Per P0 reqs add launch pts + make download obvious. Also misc cpy edits.

native_client_sdk/src/doc/nacl-and-pnacl.rst

Index: native_client_sdk/src/doc/nacl-and-pnacl.rst
diff --git a/native_client_sdk/src/doc/nacl-and-pnacl.rst b/native_client_sdk/src/doc/nacl-and-pnacl.rst
index 2a0872b2b982af7ccf3b90e93bbfa5f8f4b5c656..7e9c2942016c9e1ead0066d86f3627d743f265e5 100644
--- a/native_client_sdk/src/doc/nacl-and-pnacl.rst
+++ b/native_client_sdk/src/doc/nacl-and-pnacl.rst
@@ -24,8 +24,8 @@ web technologies, by running compiled C and C++ code at near-native speeds and
 taking advantage of multiple cores with shared memory.
 
 While Native Client provides operating system independence, it requires
-developers to generate architecture-specific executable modules
-(**nexe** modules) for each hardware platform. This is not only inconvenient
+developers to generate architecture-specific executable 
+(**nexe**) modules for each hardware platform. This is not only inconvenient
 for developers, but architecture-specific machine code is not portable and thus
 not well-suited for the open web. The traditional method of application
 distribution on the web is through a self-contained bundle of HTML, CSS,
@@ -44,15 +44,14 @@ PNaCl solves the portability problem by splitting the compilation process
 into two parts:
 
 #. compiling the source code to a portable bitcode format, and
-#. translating the bitcode to a host-specific executable.
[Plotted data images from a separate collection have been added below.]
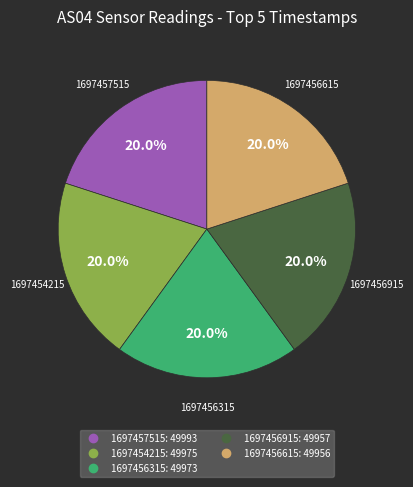

Is there a majority slice in this chart?

No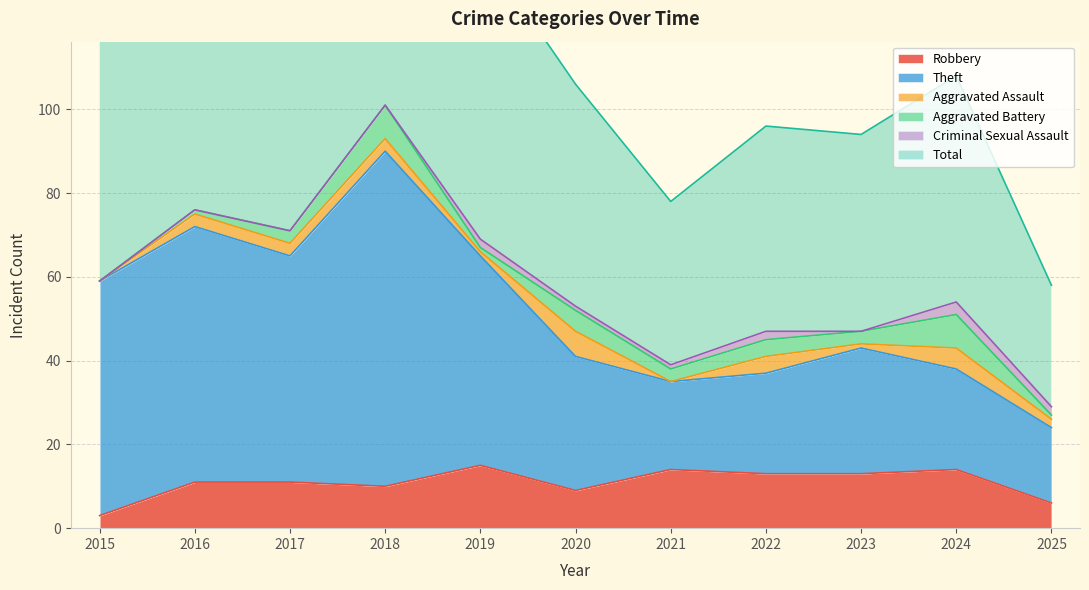

How many data points in Robbery are less than 11?

4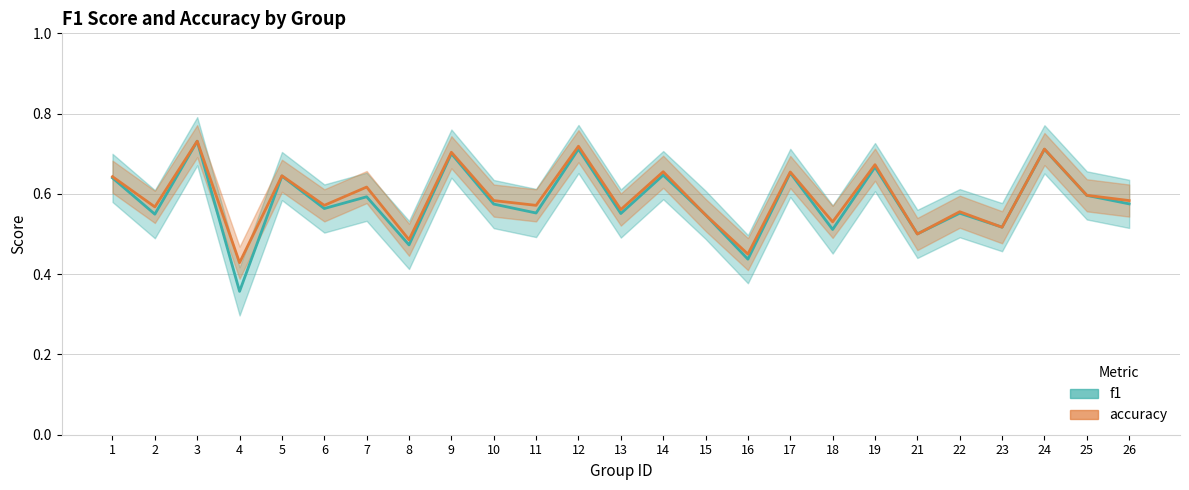

Rank the series by their maximum value, from highest to lowest.

accuracy, f1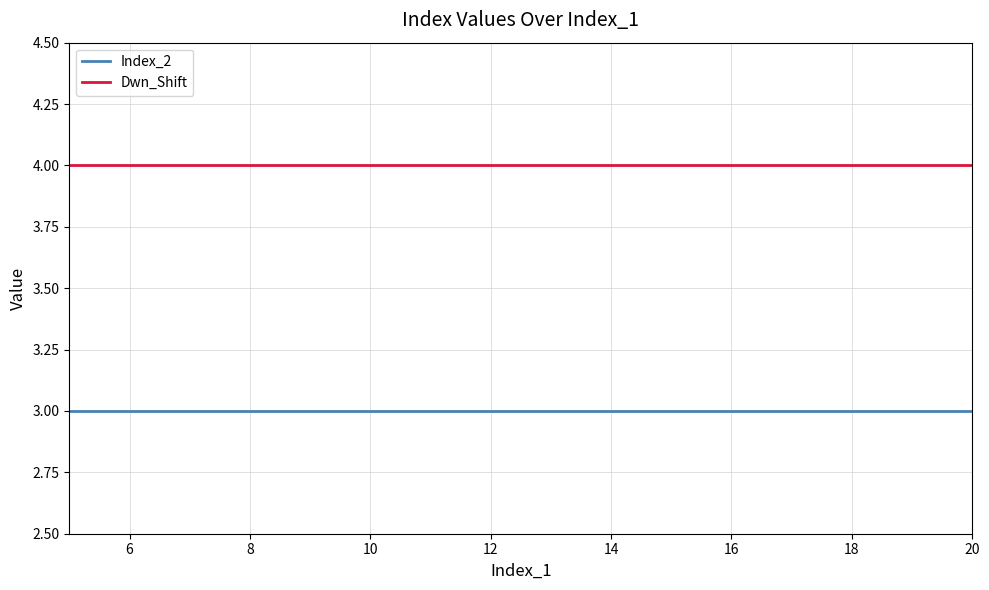

What is the lowest value of the Dwn_Shift series?

4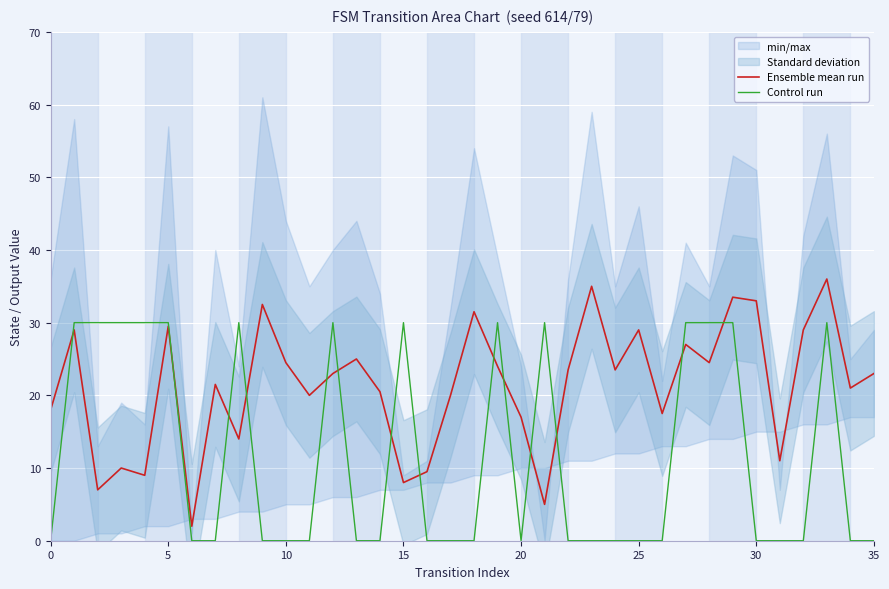

What is the maximum value shown in the chart?

36.0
+#. translating the bitcode to a host-specific executable just before execution.
 
-PNaCl enables developers
-to distribute **portable executables** (**pexe** modules) that the hosting
-environment (e.g., the Chrome browser) can translate to native code before
-executing. This portability aligns Native Client with existing open web
-technologies such as JavaScript: A developer can distribute a **pexe**
-as part of an application (along with HTML, CSS, and JavaScript),
-and the user's machine is simply able to run it.
+PNaCl enables developers to distribute **portable executables** (**pexe**)
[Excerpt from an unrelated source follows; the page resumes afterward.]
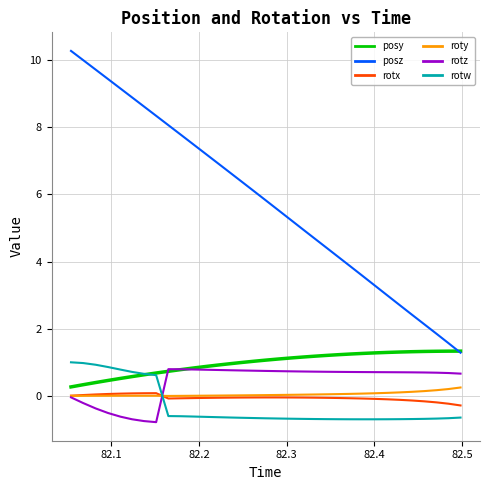

Which series has the largest total across all categories?

posz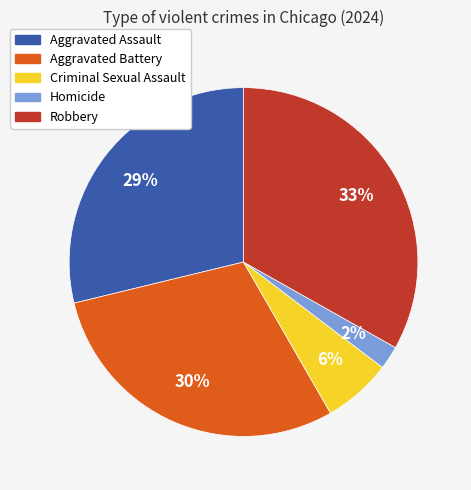

To the nearest percent, what percentage of the pie is Robbery?

33%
+modules that the hosting environment (in other words, the Chrome browser) can 
+translate to native code before executing. This portability aligns Native Client
+with existing open web technologies such as JavaScript. A developer can 
+distribute a **pexe** as part of an application (along with HTML, CSS, and
+JavaScript), and the user's machine is simply able to run it.
 
 With PNaCl, a developer generates a single **pexe** from source code,
 rather than multiple platform-specific nexes. The **pexe** provides both
@@ -61,17 +60,12 @@ architecture-independent format, it does not suffer from the portability
 problem described above. Future versions of hosting environments should
 have no problem executing the **pexe**, even on new architectures.
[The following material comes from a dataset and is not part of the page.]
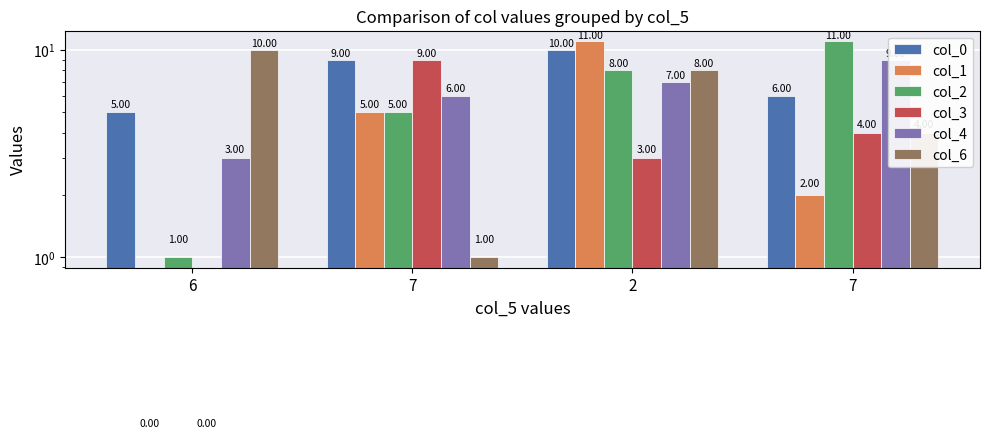

What is the label of the 2nd bar from the left?

7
 Moreover, if an existing architecture is subsequently enhanced, the
-**pexe** doesn't even have to be recompiled---in some cases the
+**pexe** doesn't even have to be recompiled. In some cases the
 client-side translation will automatically be able to take advantage of
-the new capabilities.
-
-**In short, PNaCl combines the portability of existing web technologies with
-the performance and security benefits of Native Client.**
-
-With the advent of PNaCl, the distribution restriction of Native Client
-can be lifted. Specifically, a **pexe** module can be part of any web
-application---it does not have to be distributed through the Chrome Web
-Store.
+the new capabilities. A **pexe** module can be part of any web
+application. It does not have to be distributed through the Chrome Web
+Store. In short, PNaCl combines the portability of existing web technologies 
+with the performance and security benefits of Native Client.
 
 PNaCl is a new technology, and as such it still has a few limitations
 as compared to NaCl. These limitations are described below.
@@ -107,14 +101,14 @@ The limitations below apply to the current release of PNaCl. If any of
 these limitations are critical for your application, you should use
 non-portable NaCl:
 
-* By its nature, PNaCl does not support architecture-specific
+* PNaCl does not support architecture-specific
   instructions in an application (i.e., inline assembly), but tries to
   offer high-performance portable equivalents. One such example is
   PNaCl's :ref:`Portable SIMD Vectors <portable_simd_vectors>`.
-* Currently PNaCl only supports static linking with the ``newlib``
+* PNaCl only supports static linking with the ``newlib``
   C standard library (the Native Client SDK provides a PNaCl port of
   ``newlib``). Dynamic linking and ``glibc`` are not yet supported.
   Work is under way to enable dynamic linking in future versions of PNaCl.
-* In the initial release, PNaCl does not support some GNU extensions
+* PNaCl does not support some GNU extensions
   like taking the address of a label for computed ``goto``, or nested
   functions.